>> START
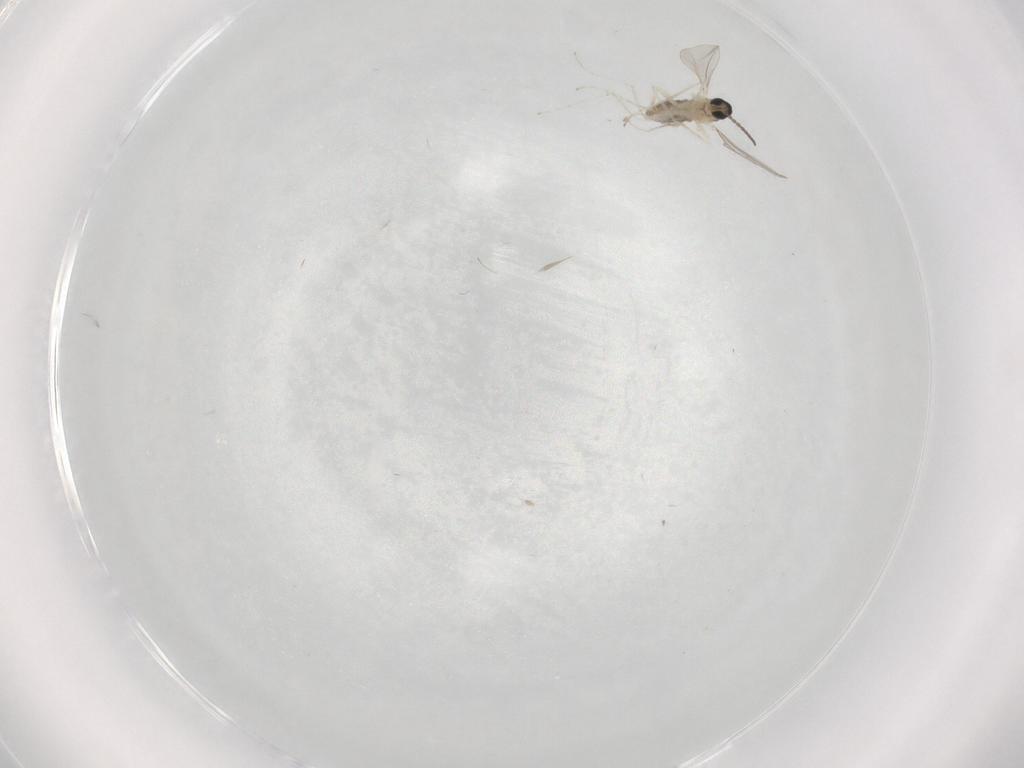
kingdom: Animalia
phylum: Arthropoda
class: Insecta
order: Diptera
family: Cecidomyiidae
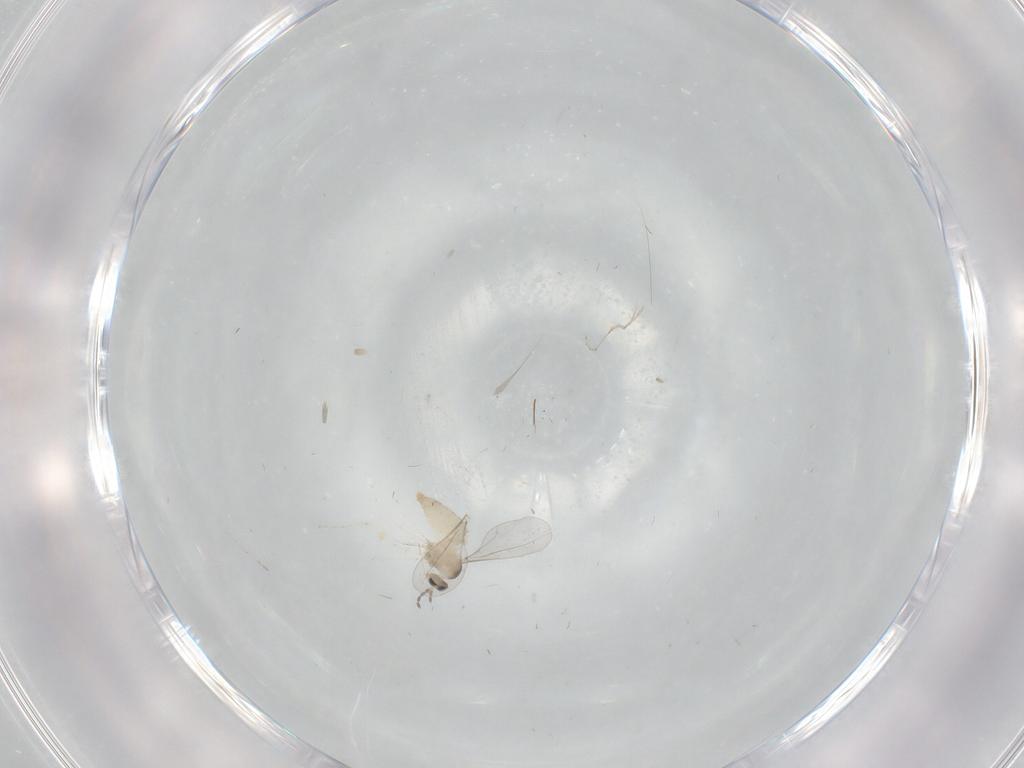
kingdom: Animalia
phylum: Arthropoda
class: Insecta
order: Diptera
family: Cecidomyiidae
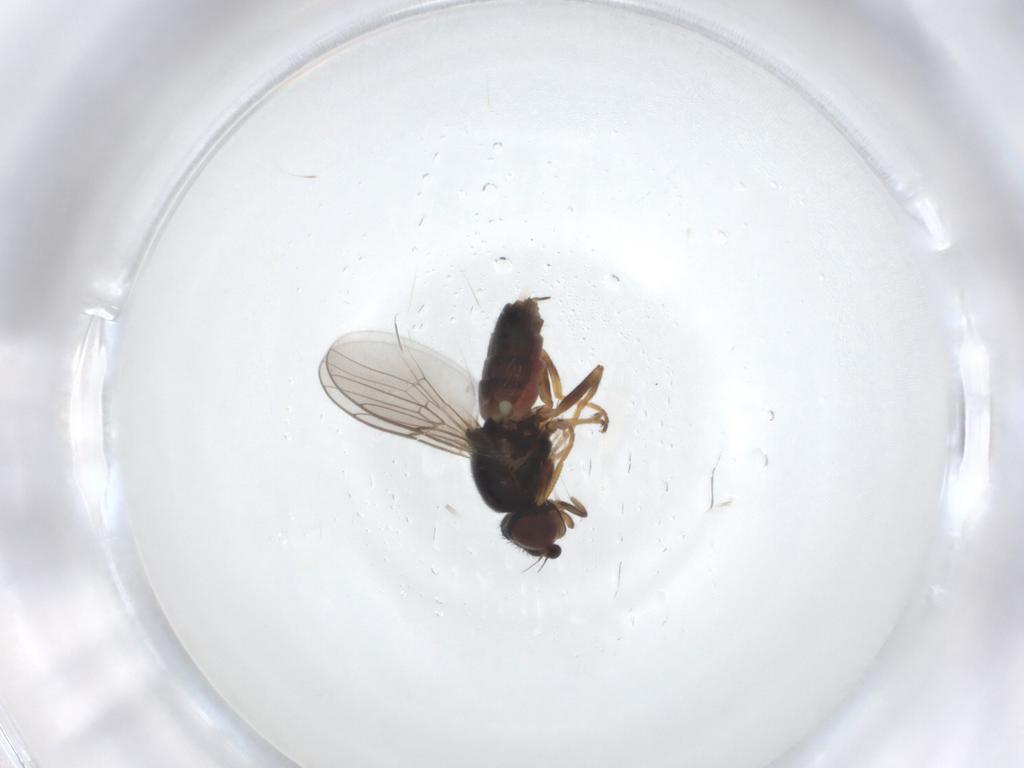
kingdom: Animalia
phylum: Arthropoda
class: Insecta
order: Diptera
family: Chloropidae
>> END
Task to carry out -
Rewrite the lines in the rows above as a single numbered list, skipping any blank lines and leaving out the pictures.

The response -
1. kingdom: Animalia
2. phylum: Arthropoda
3. class: Insecta
4. order: Diptera
5. family: Cecidomyiidae
6. kingdom: Animalia
7. phylum: Arthropoda
8. class: Insecta
9. order: Diptera
10. family: Cecidomyiidae
11. kingdom: Animalia
12. phylum: Arthropoda
13. class: Insecta
14. order: Diptera
15. family: Chloropidae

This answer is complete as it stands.